Furthermore, we found that leisure-time SBs differed in their frequency of occurrence. Time spent sitting while doing household tasks, caring for others, or pursuing hobbies were less prevalent in our sample. Evidence suggests that different types of SB often co-occur compared to activities with higher energy expenditure (over 1.5 metabolic equivalents) [22], e.g. using the computer or doing household tasks while watching TV. Thus, it is important to consider not only the frequency of occurrence but also that of co-occurrence of leisure-time SB and how different types of leisure-time SB are linked to one another. Future studies should examine those patterns of leisure-time SB in detail and might include separate analyses for weekdays and weekends, because leisure-time SB patterns have been shown to vary between weekends and weekdays [35].
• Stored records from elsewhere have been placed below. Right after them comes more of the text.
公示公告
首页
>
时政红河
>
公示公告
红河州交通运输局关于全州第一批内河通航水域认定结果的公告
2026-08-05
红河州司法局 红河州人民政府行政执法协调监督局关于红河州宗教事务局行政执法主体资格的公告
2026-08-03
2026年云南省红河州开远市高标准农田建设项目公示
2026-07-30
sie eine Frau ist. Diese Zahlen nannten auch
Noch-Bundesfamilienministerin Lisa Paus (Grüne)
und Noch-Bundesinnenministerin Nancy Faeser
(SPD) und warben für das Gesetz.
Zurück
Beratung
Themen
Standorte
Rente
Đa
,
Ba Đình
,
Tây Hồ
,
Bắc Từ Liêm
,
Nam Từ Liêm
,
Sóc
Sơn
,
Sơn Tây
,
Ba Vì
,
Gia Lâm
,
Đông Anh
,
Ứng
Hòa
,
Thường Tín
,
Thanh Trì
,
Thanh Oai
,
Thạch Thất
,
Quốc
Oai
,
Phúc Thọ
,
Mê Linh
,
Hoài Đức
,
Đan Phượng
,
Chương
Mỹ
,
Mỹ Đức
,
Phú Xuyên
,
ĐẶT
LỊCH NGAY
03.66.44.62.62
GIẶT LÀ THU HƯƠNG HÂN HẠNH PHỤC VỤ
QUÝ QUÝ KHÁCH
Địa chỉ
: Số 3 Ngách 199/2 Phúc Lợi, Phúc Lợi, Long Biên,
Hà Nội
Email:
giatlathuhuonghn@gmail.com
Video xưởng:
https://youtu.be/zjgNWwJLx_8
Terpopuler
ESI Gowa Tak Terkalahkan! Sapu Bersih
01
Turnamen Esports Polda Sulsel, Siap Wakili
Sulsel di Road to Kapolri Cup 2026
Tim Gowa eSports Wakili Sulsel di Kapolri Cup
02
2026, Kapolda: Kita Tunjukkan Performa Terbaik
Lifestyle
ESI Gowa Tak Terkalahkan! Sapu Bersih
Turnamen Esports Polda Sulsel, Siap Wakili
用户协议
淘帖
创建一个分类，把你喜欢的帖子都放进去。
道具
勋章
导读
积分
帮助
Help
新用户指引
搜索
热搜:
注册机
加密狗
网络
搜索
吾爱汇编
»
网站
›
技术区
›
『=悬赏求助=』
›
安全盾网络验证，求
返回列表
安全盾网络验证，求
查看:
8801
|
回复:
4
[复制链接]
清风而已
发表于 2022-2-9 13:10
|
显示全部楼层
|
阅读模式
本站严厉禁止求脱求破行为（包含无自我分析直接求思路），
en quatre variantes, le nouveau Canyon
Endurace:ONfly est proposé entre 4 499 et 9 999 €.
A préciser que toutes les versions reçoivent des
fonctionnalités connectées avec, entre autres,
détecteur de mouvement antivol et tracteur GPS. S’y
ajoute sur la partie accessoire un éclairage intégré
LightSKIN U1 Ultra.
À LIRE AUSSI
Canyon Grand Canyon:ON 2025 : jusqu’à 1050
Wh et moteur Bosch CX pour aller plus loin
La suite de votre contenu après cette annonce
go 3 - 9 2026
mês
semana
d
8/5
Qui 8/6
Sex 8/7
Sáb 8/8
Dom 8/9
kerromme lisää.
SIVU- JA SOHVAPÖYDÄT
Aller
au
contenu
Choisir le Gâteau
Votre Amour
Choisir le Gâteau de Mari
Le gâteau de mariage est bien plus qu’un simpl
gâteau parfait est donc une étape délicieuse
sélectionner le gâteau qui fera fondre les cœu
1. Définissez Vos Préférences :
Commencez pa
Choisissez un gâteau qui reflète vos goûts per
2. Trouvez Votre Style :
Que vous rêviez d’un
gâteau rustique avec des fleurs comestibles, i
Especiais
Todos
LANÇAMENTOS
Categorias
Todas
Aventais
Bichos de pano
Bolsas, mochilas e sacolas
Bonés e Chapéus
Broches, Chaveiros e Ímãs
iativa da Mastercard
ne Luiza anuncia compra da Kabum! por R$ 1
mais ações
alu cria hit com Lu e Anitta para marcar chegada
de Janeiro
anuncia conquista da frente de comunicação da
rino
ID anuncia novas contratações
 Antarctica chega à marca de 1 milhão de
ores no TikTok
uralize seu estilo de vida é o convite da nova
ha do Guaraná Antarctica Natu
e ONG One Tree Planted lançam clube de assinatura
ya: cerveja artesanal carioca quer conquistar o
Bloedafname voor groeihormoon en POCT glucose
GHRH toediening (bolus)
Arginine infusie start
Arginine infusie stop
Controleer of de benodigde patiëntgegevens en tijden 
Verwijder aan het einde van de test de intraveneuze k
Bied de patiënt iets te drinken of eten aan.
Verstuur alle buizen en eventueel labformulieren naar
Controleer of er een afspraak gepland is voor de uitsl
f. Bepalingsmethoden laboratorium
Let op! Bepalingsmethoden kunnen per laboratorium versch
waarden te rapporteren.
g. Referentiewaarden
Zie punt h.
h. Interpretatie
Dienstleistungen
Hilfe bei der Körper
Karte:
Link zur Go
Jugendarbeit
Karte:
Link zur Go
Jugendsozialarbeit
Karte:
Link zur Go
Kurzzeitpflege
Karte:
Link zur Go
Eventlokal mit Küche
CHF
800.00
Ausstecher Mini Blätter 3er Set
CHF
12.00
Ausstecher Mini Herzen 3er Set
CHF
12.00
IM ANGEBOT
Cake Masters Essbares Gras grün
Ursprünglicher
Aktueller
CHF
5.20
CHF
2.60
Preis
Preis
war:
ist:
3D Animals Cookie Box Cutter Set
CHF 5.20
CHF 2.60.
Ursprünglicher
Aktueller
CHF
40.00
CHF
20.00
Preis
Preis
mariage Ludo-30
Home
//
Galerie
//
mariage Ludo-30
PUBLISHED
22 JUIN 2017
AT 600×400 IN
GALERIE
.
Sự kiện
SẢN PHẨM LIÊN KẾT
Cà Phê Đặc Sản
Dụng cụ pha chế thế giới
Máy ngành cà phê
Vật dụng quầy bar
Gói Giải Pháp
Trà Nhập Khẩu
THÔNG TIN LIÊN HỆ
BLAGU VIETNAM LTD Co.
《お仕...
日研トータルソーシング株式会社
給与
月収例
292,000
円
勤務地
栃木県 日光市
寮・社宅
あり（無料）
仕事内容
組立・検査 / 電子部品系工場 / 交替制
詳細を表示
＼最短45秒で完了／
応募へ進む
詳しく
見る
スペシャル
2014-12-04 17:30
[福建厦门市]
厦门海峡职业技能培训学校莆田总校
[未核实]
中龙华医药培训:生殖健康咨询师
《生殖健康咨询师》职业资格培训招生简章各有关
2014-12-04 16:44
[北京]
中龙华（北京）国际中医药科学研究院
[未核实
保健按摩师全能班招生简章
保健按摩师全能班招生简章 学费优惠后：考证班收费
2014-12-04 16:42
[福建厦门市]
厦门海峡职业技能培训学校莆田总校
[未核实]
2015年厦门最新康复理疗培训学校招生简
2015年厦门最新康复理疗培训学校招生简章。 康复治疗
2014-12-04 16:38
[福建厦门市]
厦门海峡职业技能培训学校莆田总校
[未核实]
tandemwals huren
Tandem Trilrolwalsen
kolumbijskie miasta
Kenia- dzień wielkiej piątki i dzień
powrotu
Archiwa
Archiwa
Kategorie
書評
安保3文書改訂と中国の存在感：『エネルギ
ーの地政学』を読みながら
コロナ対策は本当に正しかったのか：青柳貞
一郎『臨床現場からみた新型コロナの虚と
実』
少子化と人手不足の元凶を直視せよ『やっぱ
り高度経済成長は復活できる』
Some limitations of our study have to be discussed. First, subjects were assessed within a study aiming to test the feasibility of a tailored letter intervention regarding PA and leisure-time SB. The proportion of people who declined participation (53%) was high and a selection bias is likely. Thus, our findings may not be generalizable to the population as a whole. Second, there may be confounding variables such as diet, drinking habits, different activity patterns with certain energy expenditure during leisure-time SBs, sleep duration, or cardiorespiratory fitness that were not considered in our study. Third, we collected blood samples in the non-fasted state. Because levels of glucose or HDL-C are influenced by external factors like caloric intake or muscle activity [36], this may have implications for the clustered cardiometabolic risk. Although using fasting blood samples is recommended, there is evidence that using non-fasting blood samples is appropriate for decision making in the context of primary preventions regarding cardiovascular or cardiometabolic diseases [36, 37]. Fourth, we assessed leisure-time SB by self-report. Self-report assessments are sensitive to recall bias and social desirability [2]. In comparison to accelerometer measures of SB, self-report appears to capture different aspects of behaviors [38] because it provides information on the context. Keeping in mind that leisure-time SB is complex and includes multiple domains, dimensions, and correlates, there are still many methodological challenges of measuring leisure-time SB [39]. Finally, the design of our study does not allow for causal inference. To address this issue, more longitudinal studies are needed to understand the directionality of potential associations between leisure-time SBs and cardiometabolic health.

Conclusions

Watching TV was positively associated with a clustered cardiometabolic risk score, while results of time spent using a computer revealed inconsistent findings. No associations were present between reading or socializing and clustered cardiometabolic risk.

Our findings suggest that different leisure-time SBs and their differential associations with cardiometabolic risk should be considered. This approach would address the needs (i) for behavior specific assessments, (ii) to develop relevant public health recommendations and guidelines to maintain or enhance adults’ health, and (iii) to encourage environmental and policy initiatives and interventions [2].